GT: Roundtable Panelists
William Hayes, Associate Director
Research Informatics, Biogen Idec
Sandy Aronson, Director of Information Technology
Harvard Medical School – Partners HealthCare Center for Genetics & Genomics
Georges Grinstein, Director
Center for Biomolecular and Medical Informatics
University of Massachusetts, Lowell
Temple Smith, Director, BioMolecular
Engineering Research Center
Earlier this year, four bioinformatics experts settled into a conference room in downtown Boston to hash out the second installment of the Genome Technology roundtable series. Keeping in mind the “lab of the future” topic, our fearless foursome addressed database automation and other issues, data storage concerns, and the need for leaps-and-bounds advances in designing and preparing bioinformatics experiments in order to keep systems biology scientists on the cutting edge.
The group consisted of Temple Smith, best known as the Smith of Smith-Waterman fame, from Boston University; William Hayes, associate director of research informatics in the Library and Information Services unit of Biogen Idec; Sandy Aronson, director of information technology, hailing from the Harvard-Partners Center for Genetics and Genomics; and Georges Grinstein, director of the Center for Biomolecular and Medical Informatics at the University of Massachusetts at Lowell.
What follows is a transcript of their conversation, edited for space.
Genome Technology: Let’s start with quick introductions to let our readers know what you do at your organizations.
William Hayes: I’m at Biogen Idec, where we’re starting to apply literature informatics techniques — approaches to managing the literature information — in support of drug discovery and development.
Sandy Aronson: We’re really focused on translational medicine. What that entails for us is we have a significant research component where we have laboratories that will assay samples for both our own researchers and other researchers in the community. We also have a clinical component which involves a CLIA-certified lab that will run tests for the purpose of helping clinicians figure out how to better treat their patients. So on both sides, we work to add IT support to those processes to make them more efficient, more robust, higher quality.

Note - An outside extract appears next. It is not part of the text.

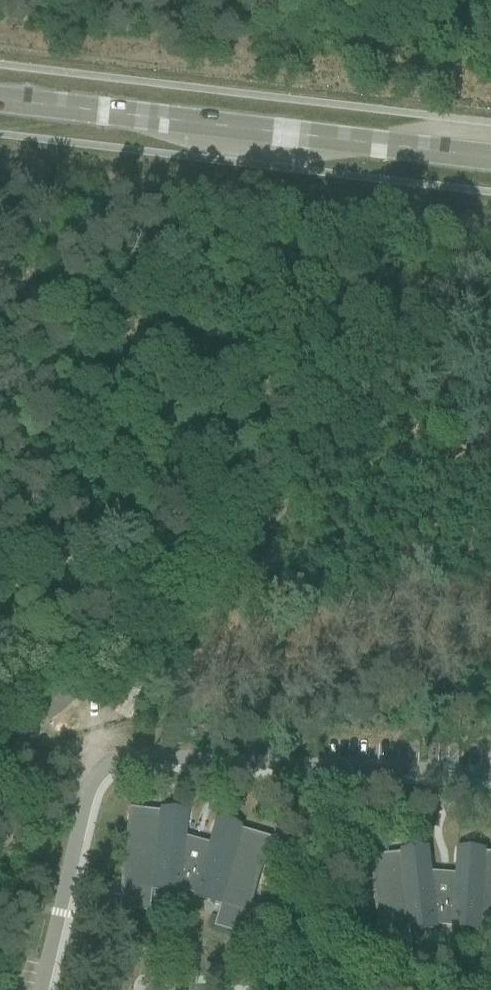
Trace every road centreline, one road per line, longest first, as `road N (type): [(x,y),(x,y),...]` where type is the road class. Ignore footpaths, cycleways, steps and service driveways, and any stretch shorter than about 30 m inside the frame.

Georges Grinstein: My labs are involved in visual analytics using computation and visualization to solve data problems. The current largest areas are microarrays in a wide variety of applications; cheminformatics, in terms of drug structure; and the most recent project within the past year is on breast cancer risk modeling analysis and personalization.
Temple Smith: Our primary focus in the last couple of years has been looking at the origin of the eukaryotic cell system. We’ve published a couple of extremely controversial papers, which is quite entertaining — and of course we run a very large website and maintain the database for a couple of things including all of the WD propeller proteins.
GT: Speaking of databases, how do you decide which databases to use, which ones to invest in, and when to build your own?
Smith: I think basically all of the public databases have their problems and limitations — including GenBank, which I’m one of the founders of. They were all created by amateurs — not professional computer scientists or database people — and they’re legacy databases so they’re filled with redundancies, errors, historical errors, and so on.
I know some major pharmaceutical companies and big companies rebuild everything from scratch [because] they just can’t tolerate it. As the graduate students always say, ‘I think I’ll use the redundant nonredundant GenBank today.’ There have been efforts to try to correct some of this by groups trying to reorganize the databases by functional domains, by evolutionary domains.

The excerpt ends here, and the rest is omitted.